How would one prove that the row space and null space are orthogonal complements of each other?

Question

It makes intuitive sense to me that the very definition of the null space - all x's that produce the zero vector when multiplied by the rows of a matrix A - would coincide with the conditions for orthogonality (dot product of two vectors = 0). But how would one show that this applies for all combinations of A? I guess i'm trying to wrap my head around a more rigorous way of understanding the notion that the row space is the orthogonal compliment to the null space of a matrix... I hope this makes sense and I am looking forward to hearing some insights!

Answer 1

Note that matrix multiplication can be defined via dot products. In particular, suppose that $A$ has rows $a_1$, $a_2, \dots, a_n$, then for any vector $x = (x_1,\dots,x_n)^T$, we have: $$ Ax = (a_1 \cdot x, a_2 \cdot x, \dots, a_n \cdot x) $$ Now, if $x$ is in the null-space, then $Ax = \vec 0$. So, if $x$ is in the null-space of $A$, then $x$ must be orthogonal to every row of $A$, no matter what "combination of $A$" you've chosen.

Answer 2

Omnomnomnom has proven that the row space $\newcommand{\R}{\mathrm{R}} \R(A)$ and null space $\newcommand{\N}{\mathrm{N}} \N(A)$ are orthogonal to each other; that is, $\newcommand{\r}{\vec r} \newcommand{\n}{\vec n} \forall\r\in\R(A)\ \forall\n\in\N(A): \r\perp\n$. I will show that they are complements of each other: $\R(A)\cap\N(A)=\left\{\vec0\right\}$. Both of these criteria must be met for two subspaces to be orthogonal complements.

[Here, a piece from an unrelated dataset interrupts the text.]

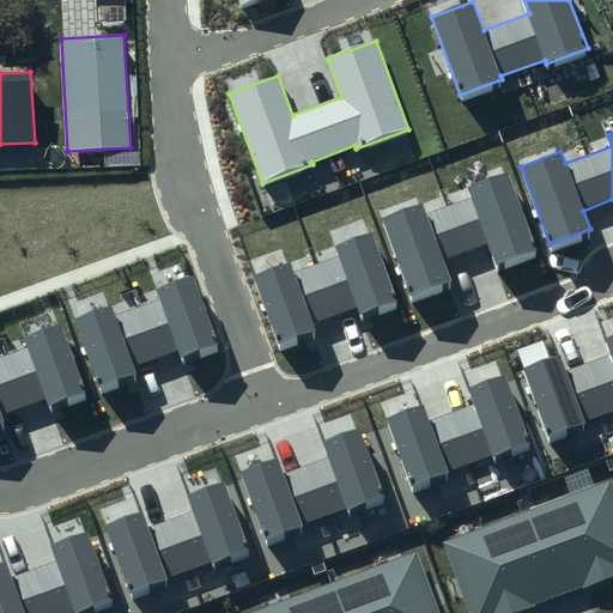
[(411,295),(451,280),(444,261),(489,246),(495,263),(536,248),(508,171),(468,187),(472,198),(426,214),(422,202),(381,217),(411,295)]
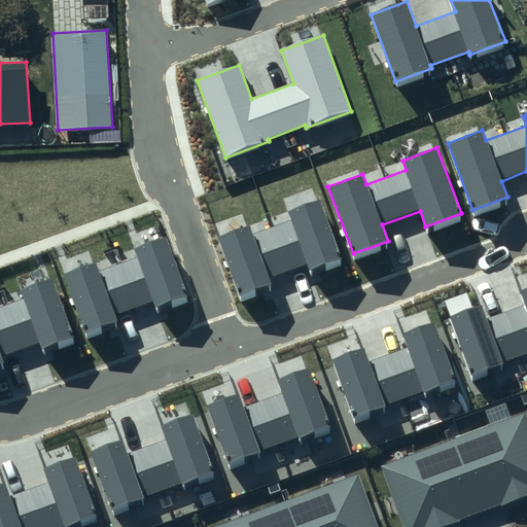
[(241,299),(273,286),(269,278),(307,264),(310,271),(342,259),(319,199),(289,210),(292,219),(252,235),(248,224),(217,236),(241,299)]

Proof: Suppose $\newcommand{\v}{\vec v} \v\in\N(A)$ and $\v\in\R(A)$. Recall that, as Omnomnom has shown, if $\n\in\N(A)$ then $$\n\cdot\r=0$$ where $\r\in\R(A)$. Now $$\v\cdot\v=0=\left\|\v\right\|^2$$ Therefore $\left\|\v\right\|=0$, so any vector $\v$ in both $\R(A)$ and $\N(A)$ must equal $\vec0$. Therefore $\R(A)\cap\N(A)=\left\{\vec0\right\}$, and so by definition $\R(A)$ and $\N(A)$ are complementary subspaces as well as orthogonal. $\blacksquare$